Every May, there’s a miracle happening in my garden—the peonies are blooming.
When I married my husband, peonies become a regular part of my spring. He had several healthy bushes that bloomed with abandon, filling the house with their heavenly smell, and delicate pale pink flowers.
Peonies are full of magic and wonder, a small miracle, easily missed.
In Kentucky, they only bloom in May. They have become a marker of Mother’s Day, and the passing of tumultuous spring into heated Kentucky summers. I looked forward to their short-lived magnificence with eager gratitude.
Five years ago, I left Lexington, the house my children were born in, and my peony bushes.
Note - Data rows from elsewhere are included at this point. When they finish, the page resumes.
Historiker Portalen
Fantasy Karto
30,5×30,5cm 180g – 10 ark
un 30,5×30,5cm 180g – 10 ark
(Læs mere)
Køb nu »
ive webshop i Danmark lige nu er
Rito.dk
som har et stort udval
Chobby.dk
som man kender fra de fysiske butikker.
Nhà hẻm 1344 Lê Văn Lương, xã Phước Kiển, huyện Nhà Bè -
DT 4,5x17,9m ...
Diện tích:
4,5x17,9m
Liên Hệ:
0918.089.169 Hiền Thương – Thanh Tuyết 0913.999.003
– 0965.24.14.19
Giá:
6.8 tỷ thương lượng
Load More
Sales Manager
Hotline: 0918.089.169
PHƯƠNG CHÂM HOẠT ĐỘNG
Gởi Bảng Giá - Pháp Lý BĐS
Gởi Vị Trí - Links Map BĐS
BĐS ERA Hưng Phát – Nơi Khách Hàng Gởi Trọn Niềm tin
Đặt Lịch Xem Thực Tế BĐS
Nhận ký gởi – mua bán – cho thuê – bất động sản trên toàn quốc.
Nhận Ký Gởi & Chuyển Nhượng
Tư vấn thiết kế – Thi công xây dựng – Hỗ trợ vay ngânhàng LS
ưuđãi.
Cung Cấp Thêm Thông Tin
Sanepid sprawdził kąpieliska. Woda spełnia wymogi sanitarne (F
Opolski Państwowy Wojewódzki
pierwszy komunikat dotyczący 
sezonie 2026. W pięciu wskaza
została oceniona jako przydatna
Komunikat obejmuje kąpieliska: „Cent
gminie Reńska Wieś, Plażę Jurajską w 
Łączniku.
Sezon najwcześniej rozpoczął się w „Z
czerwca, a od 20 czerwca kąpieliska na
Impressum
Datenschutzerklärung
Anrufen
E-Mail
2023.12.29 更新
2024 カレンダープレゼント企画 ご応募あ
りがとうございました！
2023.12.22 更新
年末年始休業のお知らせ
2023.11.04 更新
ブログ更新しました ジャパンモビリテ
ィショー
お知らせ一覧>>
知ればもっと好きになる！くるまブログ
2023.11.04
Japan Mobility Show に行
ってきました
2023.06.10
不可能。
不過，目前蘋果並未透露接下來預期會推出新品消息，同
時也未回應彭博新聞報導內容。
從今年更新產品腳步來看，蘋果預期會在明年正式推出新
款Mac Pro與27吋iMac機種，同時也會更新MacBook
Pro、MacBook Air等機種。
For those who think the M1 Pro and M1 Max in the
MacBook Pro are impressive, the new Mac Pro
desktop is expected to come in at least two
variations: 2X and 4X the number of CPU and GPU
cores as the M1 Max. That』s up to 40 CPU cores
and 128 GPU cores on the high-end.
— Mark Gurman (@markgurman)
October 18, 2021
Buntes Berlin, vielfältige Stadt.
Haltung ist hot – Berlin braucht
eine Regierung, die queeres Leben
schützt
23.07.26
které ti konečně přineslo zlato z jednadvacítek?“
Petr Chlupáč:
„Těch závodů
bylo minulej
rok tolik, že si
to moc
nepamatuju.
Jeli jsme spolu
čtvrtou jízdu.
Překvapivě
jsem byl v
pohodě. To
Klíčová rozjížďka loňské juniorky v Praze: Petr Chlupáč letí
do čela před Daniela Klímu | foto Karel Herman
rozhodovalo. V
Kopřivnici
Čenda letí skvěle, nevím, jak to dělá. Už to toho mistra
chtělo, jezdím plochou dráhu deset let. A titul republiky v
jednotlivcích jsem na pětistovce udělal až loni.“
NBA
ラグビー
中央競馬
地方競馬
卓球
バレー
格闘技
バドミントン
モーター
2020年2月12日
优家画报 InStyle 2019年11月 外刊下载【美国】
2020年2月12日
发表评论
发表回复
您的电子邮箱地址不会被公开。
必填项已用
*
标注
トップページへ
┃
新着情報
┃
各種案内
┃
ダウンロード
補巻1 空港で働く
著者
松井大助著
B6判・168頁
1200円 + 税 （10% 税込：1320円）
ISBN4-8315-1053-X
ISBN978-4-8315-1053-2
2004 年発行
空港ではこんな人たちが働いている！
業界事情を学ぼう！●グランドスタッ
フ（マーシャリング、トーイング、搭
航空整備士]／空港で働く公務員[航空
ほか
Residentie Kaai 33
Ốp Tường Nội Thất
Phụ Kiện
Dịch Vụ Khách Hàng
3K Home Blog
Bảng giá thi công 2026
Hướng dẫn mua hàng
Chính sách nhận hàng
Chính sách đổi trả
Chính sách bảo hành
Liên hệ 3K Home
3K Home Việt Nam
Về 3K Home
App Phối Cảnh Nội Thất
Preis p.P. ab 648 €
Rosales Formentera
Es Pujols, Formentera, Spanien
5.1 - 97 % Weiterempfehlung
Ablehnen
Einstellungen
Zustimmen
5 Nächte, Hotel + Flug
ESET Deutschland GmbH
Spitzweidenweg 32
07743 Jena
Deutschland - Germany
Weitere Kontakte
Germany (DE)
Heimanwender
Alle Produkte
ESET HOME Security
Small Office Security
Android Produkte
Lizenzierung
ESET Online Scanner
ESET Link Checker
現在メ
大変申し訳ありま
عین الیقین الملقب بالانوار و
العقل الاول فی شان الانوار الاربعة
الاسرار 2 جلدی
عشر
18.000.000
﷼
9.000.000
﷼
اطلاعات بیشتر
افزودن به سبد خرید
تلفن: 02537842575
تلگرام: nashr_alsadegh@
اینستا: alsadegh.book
I don’t know why I didn’t dig them up and take them with me. Maybe I was afraid. Maybe the time of our move was so full of other changes, so full of doubt and loss and chaos that I forgot to think about them.
My first May in Louisville, I remembered them and missed them. It seems silly to miss something so simple, so non-essential.
What did it matter if May brought peonies or not?
But it did matter. It still matters.
Last fall, the rental house on the corner got a makeover.
I’d never thought much about that house, except for the fact that it had the most beautiful peony bushes in the neighborhood. I would walk by every day in May, on my way to Mass or to work, and I would be tempted to pick myself a bloom, to savor the small miracle unfolding right in front of me.
But I didn’t. They weren’t mine, and my mama raised me right.
Then the landlord decided to dig out the entire yard, replaced a pipe, removed his peony bushes, laid down fresh grass seed, and planted a small tree.
Their peonies were tossed into a pile of yard waste, waiting for trash day.
At first I was appalled. How could someone do that? Didn’t they know that those peonies could be saved and planted again? Didn’t the landlord know that they could keep on making a small bit of magic?
Apparently not.
And I’m glad, because they’re my peonies now.
I walked down the street in my fancy white work pants, gathered up as many healthy bulbs as I could, and dug a hole in my front yard. I cut back the foliage and watered them through the scorching heat of summer, September, and October (and a little bit of November).
I didn’t know if they would live, but I prayed and hoped and waited.
This May, magic is blooming in my front yard again.
The bushes are still small, since they were cut up and tossed aside, but they’re healthy. I won’t get many blooms this year, or next, but maybe in three or four years, they’ll be as happy and healthy as they were before.
I brought this year’s harvest of blooms into my office, my heart full of joy and a kind of sadness that I cannot explain.
People throw away small miracles all the time.
And they keep coming back, anyway. How does that happen?
My only answer is the Mercy of God. That mercy gives me a little magic every single May.